With the Deep End, Mandrill hoped to attract older gay black men, a demographic he sees as the most disenfranchised. His goal was to reestablish "the connection of the older teaching the new," a passing on of legacy he feels is fading.
"A lot of people were saying to me, ‘You think you're going to get 40-year-old men to go clubbing on a Wednesday?'" he laughs. "But so many bars cater to the younger audience. It makes people feel old, unwanted and insignificant. And what's worse is the people in charge of those clubs are of that older age. It boggles the mind."
Mandrill's success in convincing middle-aged black men to abandon pragmatics and party on a work-night has not, however, overcome the unalterable fact that many older men are closeted and do not go to gay clubs. Helping these men come to terms with their sexuality may be something neither he, nor possibly anyone, can do anything about.

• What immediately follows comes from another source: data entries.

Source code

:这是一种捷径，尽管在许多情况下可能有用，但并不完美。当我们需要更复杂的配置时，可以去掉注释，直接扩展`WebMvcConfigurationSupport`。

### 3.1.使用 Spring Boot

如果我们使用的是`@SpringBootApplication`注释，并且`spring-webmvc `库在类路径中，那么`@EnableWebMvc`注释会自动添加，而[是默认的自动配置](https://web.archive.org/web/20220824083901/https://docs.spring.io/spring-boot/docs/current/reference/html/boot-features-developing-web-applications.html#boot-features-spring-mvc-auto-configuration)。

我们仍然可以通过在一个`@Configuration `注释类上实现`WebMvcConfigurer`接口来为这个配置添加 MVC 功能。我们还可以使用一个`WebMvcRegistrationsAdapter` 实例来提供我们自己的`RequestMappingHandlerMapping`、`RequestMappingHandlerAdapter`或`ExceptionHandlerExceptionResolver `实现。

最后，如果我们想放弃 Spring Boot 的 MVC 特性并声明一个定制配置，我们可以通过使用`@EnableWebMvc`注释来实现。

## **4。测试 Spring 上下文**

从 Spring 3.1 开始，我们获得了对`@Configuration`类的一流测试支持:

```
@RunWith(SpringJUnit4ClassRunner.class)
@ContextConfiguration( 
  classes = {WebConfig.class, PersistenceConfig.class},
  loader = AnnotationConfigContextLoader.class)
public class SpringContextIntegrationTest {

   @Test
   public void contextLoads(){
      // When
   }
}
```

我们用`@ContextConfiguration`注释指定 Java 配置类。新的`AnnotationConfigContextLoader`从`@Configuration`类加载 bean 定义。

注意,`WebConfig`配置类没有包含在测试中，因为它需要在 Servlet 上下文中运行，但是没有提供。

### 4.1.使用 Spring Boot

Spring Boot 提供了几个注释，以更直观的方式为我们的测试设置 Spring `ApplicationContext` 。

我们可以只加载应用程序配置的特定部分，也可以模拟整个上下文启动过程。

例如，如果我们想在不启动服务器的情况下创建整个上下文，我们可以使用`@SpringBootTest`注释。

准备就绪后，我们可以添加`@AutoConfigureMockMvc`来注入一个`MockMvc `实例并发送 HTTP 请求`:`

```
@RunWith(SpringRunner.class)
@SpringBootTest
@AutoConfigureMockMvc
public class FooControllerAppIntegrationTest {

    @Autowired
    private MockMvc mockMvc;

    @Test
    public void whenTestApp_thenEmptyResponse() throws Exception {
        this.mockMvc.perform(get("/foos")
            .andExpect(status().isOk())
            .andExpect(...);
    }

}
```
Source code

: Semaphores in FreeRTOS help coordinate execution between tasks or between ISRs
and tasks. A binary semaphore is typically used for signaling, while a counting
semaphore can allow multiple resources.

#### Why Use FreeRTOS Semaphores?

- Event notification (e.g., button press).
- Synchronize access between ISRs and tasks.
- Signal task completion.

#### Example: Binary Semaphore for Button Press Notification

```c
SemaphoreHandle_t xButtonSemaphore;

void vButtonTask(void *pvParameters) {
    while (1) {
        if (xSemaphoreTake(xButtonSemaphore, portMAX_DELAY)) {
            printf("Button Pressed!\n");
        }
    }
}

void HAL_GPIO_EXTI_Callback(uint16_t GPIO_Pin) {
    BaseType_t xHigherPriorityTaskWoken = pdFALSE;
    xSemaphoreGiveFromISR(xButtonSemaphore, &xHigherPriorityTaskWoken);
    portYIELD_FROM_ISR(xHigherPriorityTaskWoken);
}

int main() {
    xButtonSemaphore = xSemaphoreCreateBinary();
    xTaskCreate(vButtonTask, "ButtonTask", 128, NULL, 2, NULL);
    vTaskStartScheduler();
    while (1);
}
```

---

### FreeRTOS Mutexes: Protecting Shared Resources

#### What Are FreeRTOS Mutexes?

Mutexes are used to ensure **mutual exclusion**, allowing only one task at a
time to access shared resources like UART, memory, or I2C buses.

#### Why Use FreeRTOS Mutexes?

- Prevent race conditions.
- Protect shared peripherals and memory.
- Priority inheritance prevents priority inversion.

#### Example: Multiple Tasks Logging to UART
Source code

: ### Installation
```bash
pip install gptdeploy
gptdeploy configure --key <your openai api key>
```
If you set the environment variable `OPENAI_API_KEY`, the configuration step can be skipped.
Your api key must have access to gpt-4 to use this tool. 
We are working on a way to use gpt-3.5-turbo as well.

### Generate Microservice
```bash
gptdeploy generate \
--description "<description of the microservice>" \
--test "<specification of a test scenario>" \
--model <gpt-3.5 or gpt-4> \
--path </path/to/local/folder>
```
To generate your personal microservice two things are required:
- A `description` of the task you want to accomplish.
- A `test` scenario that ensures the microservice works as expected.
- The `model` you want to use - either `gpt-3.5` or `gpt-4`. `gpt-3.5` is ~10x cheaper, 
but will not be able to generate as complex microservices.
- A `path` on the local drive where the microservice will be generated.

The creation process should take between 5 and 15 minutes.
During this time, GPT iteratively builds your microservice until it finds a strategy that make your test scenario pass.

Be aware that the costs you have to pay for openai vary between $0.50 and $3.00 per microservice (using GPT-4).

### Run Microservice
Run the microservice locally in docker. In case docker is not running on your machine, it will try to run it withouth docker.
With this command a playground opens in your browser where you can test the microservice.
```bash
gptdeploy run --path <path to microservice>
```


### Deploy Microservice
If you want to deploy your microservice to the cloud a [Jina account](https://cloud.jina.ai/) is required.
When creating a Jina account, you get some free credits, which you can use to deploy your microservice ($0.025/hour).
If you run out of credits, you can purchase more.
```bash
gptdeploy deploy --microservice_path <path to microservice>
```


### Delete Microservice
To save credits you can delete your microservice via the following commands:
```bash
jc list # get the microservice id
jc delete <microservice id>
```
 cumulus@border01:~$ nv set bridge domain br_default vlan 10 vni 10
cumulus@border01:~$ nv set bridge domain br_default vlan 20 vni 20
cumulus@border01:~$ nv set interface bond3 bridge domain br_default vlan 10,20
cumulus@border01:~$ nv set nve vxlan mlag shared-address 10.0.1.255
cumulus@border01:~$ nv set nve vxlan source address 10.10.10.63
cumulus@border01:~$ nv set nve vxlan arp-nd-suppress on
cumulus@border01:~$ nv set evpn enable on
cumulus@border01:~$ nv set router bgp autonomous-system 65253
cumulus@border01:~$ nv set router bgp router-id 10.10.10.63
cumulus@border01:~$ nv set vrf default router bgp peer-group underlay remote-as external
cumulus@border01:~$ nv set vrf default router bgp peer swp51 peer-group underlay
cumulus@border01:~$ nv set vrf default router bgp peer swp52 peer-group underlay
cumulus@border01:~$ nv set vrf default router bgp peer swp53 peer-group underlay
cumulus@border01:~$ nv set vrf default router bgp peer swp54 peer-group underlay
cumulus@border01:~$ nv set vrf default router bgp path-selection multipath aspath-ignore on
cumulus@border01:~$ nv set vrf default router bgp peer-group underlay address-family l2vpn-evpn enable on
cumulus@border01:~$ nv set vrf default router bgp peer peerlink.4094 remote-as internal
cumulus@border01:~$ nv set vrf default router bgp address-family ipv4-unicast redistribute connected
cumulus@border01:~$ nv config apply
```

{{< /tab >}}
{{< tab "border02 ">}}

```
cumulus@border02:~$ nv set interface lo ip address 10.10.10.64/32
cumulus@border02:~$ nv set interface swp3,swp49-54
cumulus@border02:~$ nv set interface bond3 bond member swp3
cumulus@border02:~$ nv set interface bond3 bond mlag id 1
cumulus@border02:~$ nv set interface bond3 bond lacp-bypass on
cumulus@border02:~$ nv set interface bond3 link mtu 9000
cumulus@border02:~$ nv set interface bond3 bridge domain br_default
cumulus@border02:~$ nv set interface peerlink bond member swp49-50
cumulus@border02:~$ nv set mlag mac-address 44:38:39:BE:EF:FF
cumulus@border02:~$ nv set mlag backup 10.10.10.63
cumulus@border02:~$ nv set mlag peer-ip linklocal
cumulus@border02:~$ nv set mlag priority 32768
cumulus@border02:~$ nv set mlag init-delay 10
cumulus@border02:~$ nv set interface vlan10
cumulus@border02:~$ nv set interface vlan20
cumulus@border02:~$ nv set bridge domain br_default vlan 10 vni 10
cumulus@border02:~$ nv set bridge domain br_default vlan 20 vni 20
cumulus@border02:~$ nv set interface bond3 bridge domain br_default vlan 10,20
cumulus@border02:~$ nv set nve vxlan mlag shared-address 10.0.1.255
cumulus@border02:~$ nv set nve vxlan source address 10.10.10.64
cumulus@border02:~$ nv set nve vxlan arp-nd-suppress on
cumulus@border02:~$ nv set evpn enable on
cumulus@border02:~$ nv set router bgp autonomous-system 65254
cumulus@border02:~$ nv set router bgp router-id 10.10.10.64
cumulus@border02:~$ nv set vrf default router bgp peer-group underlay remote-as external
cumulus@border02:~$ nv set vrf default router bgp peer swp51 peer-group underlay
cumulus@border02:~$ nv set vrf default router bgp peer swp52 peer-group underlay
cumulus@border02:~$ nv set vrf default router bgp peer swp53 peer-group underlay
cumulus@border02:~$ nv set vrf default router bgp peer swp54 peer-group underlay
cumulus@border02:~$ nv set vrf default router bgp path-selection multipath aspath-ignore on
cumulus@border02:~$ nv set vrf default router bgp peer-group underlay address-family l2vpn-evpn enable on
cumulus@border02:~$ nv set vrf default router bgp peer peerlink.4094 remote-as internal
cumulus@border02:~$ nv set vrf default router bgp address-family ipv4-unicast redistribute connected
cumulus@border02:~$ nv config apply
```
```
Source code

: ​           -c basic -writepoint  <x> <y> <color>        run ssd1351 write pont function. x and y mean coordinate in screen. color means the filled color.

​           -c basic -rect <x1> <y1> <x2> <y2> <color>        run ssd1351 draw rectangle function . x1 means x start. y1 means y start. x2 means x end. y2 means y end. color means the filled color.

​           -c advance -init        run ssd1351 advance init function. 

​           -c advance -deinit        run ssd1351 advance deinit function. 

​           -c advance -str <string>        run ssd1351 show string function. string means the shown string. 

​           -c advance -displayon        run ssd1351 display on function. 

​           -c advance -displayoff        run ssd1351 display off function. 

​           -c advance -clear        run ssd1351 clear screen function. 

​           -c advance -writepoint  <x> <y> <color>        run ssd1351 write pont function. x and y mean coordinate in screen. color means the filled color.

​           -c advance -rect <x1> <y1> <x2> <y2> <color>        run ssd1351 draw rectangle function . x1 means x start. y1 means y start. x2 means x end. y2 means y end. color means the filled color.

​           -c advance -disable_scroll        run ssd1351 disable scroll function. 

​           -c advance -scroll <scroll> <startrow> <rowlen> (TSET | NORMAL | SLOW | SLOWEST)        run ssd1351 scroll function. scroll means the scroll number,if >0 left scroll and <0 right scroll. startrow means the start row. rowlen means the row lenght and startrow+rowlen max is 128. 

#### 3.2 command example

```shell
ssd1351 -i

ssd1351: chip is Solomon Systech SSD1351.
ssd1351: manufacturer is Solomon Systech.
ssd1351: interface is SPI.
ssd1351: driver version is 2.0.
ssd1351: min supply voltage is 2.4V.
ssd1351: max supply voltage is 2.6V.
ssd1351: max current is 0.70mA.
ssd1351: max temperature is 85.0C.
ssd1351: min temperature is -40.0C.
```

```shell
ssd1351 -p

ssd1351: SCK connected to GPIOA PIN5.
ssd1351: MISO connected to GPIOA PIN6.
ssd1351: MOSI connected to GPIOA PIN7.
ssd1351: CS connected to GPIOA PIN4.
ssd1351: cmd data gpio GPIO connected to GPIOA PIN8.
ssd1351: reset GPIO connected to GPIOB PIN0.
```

"I don't think anyone is as homophobic as gay men," he says. "But even more so, I don't think anyone is as homophobic as black gay men. That's an exaggeration, but in my experience in the black community, [homophobia] is overwhelming."
Mandrill also points out that the perception that more blacks are closeted than whites is probably false, comparing it to the illusion that the welfare rolls are fully stocked with black teenage mothers of four. Therefore, he tries to make the Deep End neutral ground to encourage a motley crowd. To do this, he's learned to take into account what the crowd wants to hear when choosing music, rather than simply play god at the turntables.
"You can't just play brand new music and the stuff you like," he says. "And you can't just play what they want to hear, because you're a jukebox if you do that. You've got to fall somewhere in between."
Pushing the musical envelope is one more technique Mandrill uses to open people's minds, forcing his audiences to at least sample something unfamiliar before they declare their distaste for it. It's simply an extension of his philosophy for life. He does say, however, that he "no longer wants to shove music down people's throats."
As for those who get a little uneasy at the idea of attending a party where their color or gender may be a minority, Mandrill considers that even more reason to check it out.
"It's important for people to put themselves in a space where they feel what other people, particularly people of color, have to deal with every day. It's empowering.
"The way we grow, the way we change, the way we broaden our perspectives is by putting ourselves with who we are most uncomfortable."
He pauses a moment, and then smiles, and like a doctor reassuring a patient about the size of the needle, adds, "It's only uncomfortable for a minute."